Lister’s antiseptic theories were more widely accepted after 1877 when he became Professor of Clinical Surgery at King’s College, London. He continued to adapt his methods, abandoning the cumbersome spray in 1887, and by the 1890s, cleanliness and the germ theory became part and parcel of the practice of asepsis to exclude germs from wards and operating theatres.

The bacteria which caused surgical infections were identified by the 1880s and it was now known that they could be destroyed with antiseptics like carbolic. Hospitals strove for absolute cleanliness to prevent infections and crucially, this included medical and surgical instruments. As early as 1874, Louis Pasteur had suggested placing medical instruments in boiling water and passing them through a flame to sterilise them. In 1881, Robert Koch advocated the heat sterilisation of instruments but this method was not widely used until the 1890s. 

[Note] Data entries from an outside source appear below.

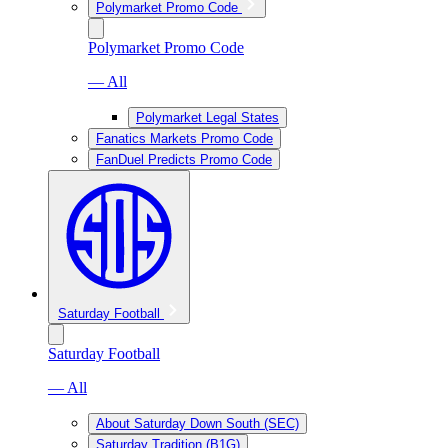
Polymarket Promo Code
Polymarket Promo Code
— All
Polymarket Legal States
Fanatics Markets Promo Code
FanDuel Predicts Promo Code
Saturday Football
Saturday Football
— All
About Saturday Down South (SEC)
Saturday Tradition (B1G)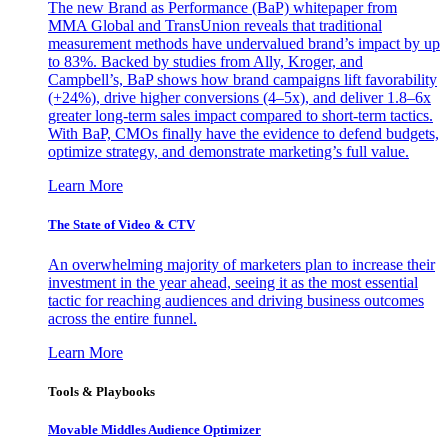
The new Brand as Performance (BaP) whitepaper from
MMA Global and TransUnion reveals that traditional
measurement methods have undervalued brand’s impact by up
to 83%. Backed by studies from Ally, Kroger, and
Campbell’s, BaP shows how brand campaigns lift favorability
(+24%), drive higher conversions (4–5x), and deliver 1.8–6x
greater long-term sales impact compared to short-term tactics.
With BaP, CMOs finally have the evidence to defend budgets,
optimize strategy, and demonstrate marketing’s full value.
Learn More
The State of Video & CTV
An overwhelming majority of marketers plan to increase their
investment in the year ahead, seeing it as the most essential
tactic for reaching audiences and driving business outcomes
across the entire funnel.
Learn More
Tools & Playbooks
Movable Middles Audience Optimizer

Hugh Lett, a medical student at The London in 1896 described the procedures undertaken before surgery:

“Instruments and ligatures were boiled and placed in a tray of carbolic lotion, and before long on a sterile towel, and handed to the surgeon…Rubber gloves were still unknown, the preparation of the surgeon’s hands [were] therefore formidable; prolonged scrubbing with soap and Lysol, followed by soaking in carbolic lotion, and finally immersion for some minutes in a solution of biniodide of mercury in spirit.  Further, during the operation the surgeon frequently dipped his hands into a solution of carbolic.”

By the 1890s, hospitals were no longer feared by the public. The new antiseptic and aseptic techniques, and a better understanding of how deadly hospital diseases were transmitted, led to a significant reduction in post-operative death rates.